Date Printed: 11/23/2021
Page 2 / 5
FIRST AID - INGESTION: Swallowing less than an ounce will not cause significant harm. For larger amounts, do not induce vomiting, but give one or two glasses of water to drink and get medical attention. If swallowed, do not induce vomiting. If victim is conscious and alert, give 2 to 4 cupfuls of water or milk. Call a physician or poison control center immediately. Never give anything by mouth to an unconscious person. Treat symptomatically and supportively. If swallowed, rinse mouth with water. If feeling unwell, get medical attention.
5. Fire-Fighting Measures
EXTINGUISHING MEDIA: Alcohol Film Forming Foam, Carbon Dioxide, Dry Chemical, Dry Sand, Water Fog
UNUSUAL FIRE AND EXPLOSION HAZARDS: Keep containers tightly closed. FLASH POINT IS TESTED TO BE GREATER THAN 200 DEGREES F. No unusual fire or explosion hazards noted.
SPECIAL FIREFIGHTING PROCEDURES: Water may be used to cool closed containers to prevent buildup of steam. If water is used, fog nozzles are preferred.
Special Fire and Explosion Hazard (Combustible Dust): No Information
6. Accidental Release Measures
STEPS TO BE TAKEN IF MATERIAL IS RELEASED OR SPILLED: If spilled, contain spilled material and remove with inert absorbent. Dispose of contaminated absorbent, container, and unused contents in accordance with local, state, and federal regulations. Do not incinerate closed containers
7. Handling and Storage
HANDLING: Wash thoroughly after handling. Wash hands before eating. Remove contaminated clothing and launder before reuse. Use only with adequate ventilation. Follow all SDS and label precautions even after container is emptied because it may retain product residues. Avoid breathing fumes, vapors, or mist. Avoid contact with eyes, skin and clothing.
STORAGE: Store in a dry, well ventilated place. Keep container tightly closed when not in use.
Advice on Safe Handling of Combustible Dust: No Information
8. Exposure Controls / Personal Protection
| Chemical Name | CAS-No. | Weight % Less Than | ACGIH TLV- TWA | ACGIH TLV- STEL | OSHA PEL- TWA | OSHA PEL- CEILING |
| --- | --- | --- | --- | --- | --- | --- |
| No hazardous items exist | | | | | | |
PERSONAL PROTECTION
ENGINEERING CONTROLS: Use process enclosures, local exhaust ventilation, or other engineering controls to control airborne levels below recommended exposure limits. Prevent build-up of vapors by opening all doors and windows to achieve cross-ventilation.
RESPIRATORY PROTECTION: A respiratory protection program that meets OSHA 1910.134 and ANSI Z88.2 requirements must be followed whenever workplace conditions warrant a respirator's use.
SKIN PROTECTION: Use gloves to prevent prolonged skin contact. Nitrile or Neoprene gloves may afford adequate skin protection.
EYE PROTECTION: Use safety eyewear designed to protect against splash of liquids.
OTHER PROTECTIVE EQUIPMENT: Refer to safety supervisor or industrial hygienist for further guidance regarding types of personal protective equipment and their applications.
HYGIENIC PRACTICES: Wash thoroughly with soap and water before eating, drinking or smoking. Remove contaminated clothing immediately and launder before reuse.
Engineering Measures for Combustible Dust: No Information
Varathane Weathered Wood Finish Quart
==
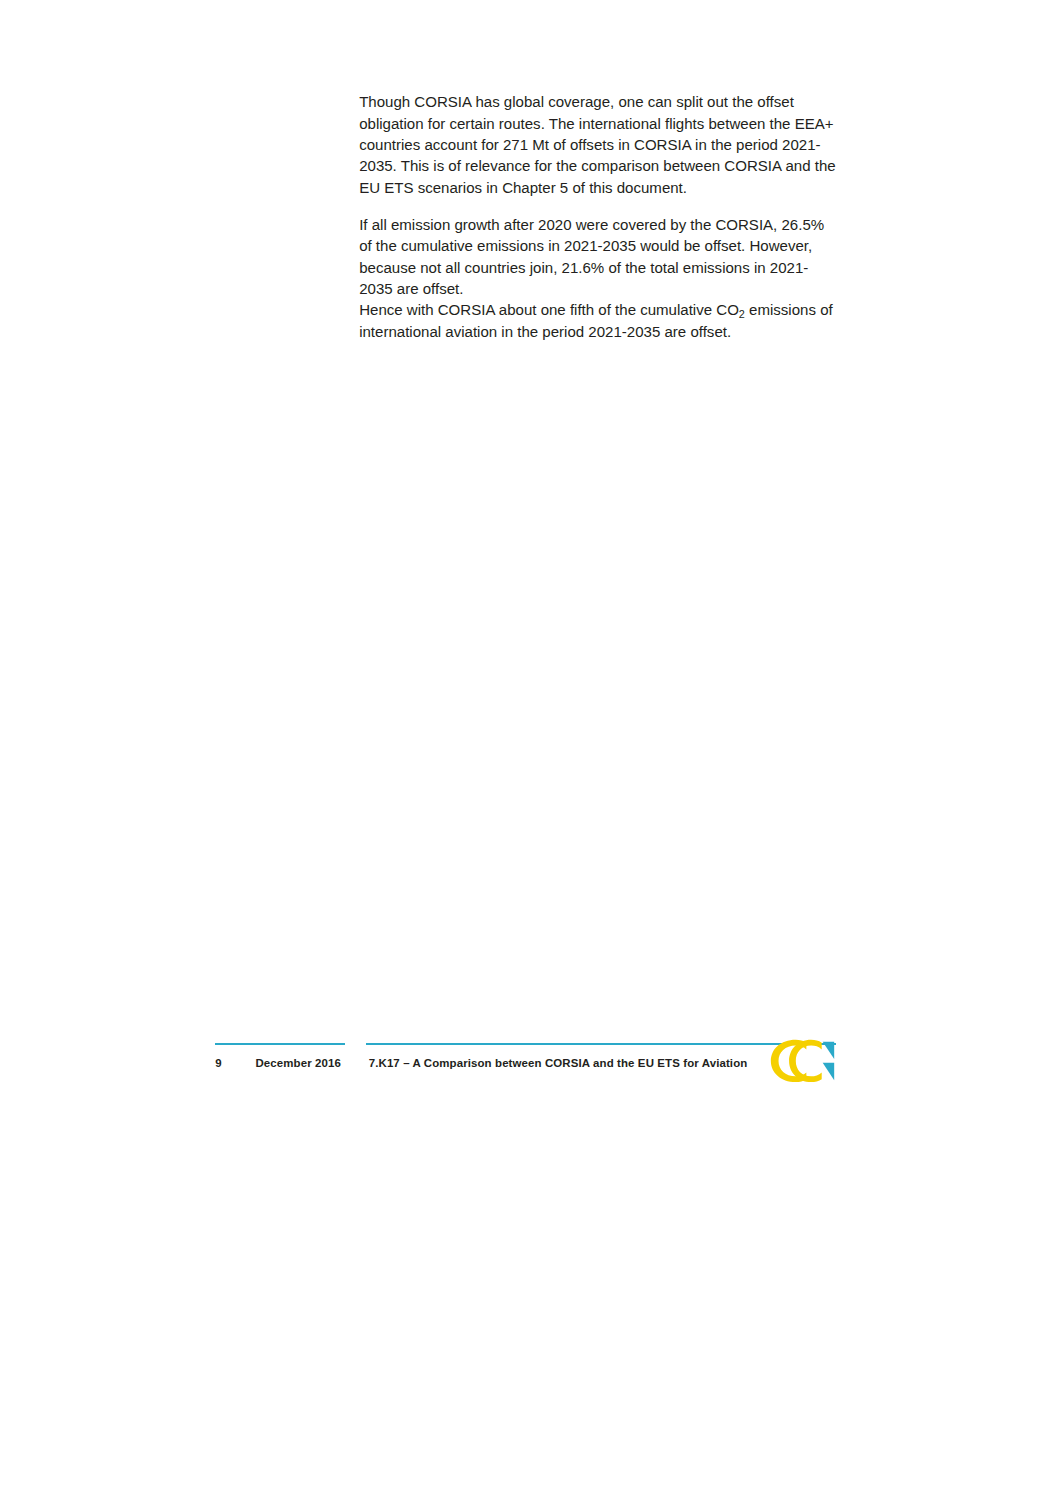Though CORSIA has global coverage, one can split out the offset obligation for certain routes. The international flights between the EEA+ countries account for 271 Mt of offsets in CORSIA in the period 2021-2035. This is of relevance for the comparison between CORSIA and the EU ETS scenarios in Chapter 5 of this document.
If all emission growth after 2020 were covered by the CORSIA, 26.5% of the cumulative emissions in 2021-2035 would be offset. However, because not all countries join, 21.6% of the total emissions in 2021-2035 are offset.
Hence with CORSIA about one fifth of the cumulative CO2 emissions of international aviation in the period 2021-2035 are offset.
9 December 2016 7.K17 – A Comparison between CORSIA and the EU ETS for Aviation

-- WHAT YOU NEED TO DO --
Write the number of data lines with "contact", nothing else.

-- RESPONSE AREA --
2